Agreeing to play a show at an unfamiliar location with people you don’t know is a bad idea. Deciding to perform a “fuck Nazi punks” cover at that unfamiliar location upon learning that it’s a white power stronghold is an even worse idea. Green Room is a movie about a hardcore punk band (the Ain’t Rights, as portrayed by a quartet of adept Hollywood C-listers) that does both of these things. Why? They need the money; they need the exposure; the show they thought they were set to play fell through. We can all roll our eyes at this, but the truth is that none of us is in complete control of our destiny; life itself is an endless series of improvisations.
Blue Ruin, writer/director Jeremy Saulnier’s previous film, was a pure revenge thriller where a protagonist’s drive for vengeance took center stage; there was no notion of the supporting cast as characters with inner lives. Green Room, by contrast, contains multitudes: it’s an unlikely redemption story, a neo-Nazi empire saga, and a modern punk-rock travelogue rolled into a single bewildering package. Saulnier nimbly sketches the band’s ethos and collective persona—minimal online presence, game to siphon gasoline, pointedly from Arlington, not D.C., goofy camaraderie—and then introduces them to an unfriendly venue. The show itself isn’t the nightmare it should be, but afterwards, the green room is revealed as a murder scene, which is when everything gets real, the “horror thriller” descriptor on the Green Room Wikipedia page comes into play, and by going into greater detail beyond “a lot of people die in violent ways” or “duct tape is quintessential,” I run a real risk of spoiling this movie.
The Ain’t Rights find themselves trapped within a compound that mirrors the movie, adjacent to a control panel at the core of a larger machine they don’t understand soon enough.

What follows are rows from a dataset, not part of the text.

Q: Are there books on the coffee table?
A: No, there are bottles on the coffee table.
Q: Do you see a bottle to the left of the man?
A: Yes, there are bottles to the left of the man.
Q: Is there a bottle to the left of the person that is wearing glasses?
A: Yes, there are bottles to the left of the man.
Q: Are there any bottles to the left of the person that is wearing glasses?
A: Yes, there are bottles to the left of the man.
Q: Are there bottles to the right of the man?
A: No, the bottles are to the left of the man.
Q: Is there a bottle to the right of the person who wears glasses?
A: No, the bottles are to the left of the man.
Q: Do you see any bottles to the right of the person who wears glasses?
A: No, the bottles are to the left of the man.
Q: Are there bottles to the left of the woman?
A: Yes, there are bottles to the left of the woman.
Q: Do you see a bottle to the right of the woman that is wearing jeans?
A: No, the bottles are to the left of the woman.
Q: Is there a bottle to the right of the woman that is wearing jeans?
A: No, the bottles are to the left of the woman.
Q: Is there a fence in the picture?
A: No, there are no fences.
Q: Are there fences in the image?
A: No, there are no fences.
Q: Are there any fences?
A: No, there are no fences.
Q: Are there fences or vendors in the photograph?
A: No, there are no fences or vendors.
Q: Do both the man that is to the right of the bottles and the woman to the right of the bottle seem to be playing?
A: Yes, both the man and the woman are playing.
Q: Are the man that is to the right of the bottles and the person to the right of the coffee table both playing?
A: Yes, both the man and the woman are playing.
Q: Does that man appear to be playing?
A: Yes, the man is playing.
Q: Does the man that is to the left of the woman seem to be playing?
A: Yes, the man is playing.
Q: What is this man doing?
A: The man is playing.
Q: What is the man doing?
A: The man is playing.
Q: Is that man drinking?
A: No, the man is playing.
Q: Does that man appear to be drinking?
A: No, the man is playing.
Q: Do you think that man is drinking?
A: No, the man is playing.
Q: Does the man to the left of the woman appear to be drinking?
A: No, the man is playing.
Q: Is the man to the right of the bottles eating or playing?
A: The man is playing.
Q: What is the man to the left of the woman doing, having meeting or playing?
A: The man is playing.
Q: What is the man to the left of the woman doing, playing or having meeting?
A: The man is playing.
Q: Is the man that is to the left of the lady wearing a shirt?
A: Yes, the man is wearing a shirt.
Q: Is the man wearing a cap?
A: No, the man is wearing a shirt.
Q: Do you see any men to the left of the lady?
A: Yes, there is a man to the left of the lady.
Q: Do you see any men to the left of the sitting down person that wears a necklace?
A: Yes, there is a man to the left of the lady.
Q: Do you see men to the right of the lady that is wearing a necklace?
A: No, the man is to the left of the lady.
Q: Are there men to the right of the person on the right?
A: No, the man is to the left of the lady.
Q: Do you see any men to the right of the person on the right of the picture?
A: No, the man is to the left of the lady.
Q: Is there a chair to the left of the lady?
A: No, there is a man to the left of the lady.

And enough of Green Room is devoted to the workings of that machinery that the audience gradually ends up in a weird position: hoping that the captives make it out alive but warming, sort of, to the white power braintrust whose stake in all of this is something greater than just running a punk club in a secluded forest clearing. “These neo-Nazis don’t seem evil,” you think. “The young ones are misguided and confused, the older ones love money too much.” An entirely separate movie or miniseries could be devoted to the character Patrick Stewart underplays, or to the lieutenant who loves his fighting dogs, or Blue Ruin star Macon Blair’s role as a sort of uncommitted Fourth Reich assistant franchise manager; there’s an entire subcultural ecosystem hinted at here in procedural deadpan that’s more fascinating than it probably should be in a post-Sons of Anarchy world.
Yet back in the green room—Saulnier cuts back and forth—we’ve got post-Panic Room ennui: young adults who thought they were rocks trying to scramble past a hard place, only to find harder and harder places, and inventive uses for duct tape. Improvisation is everything.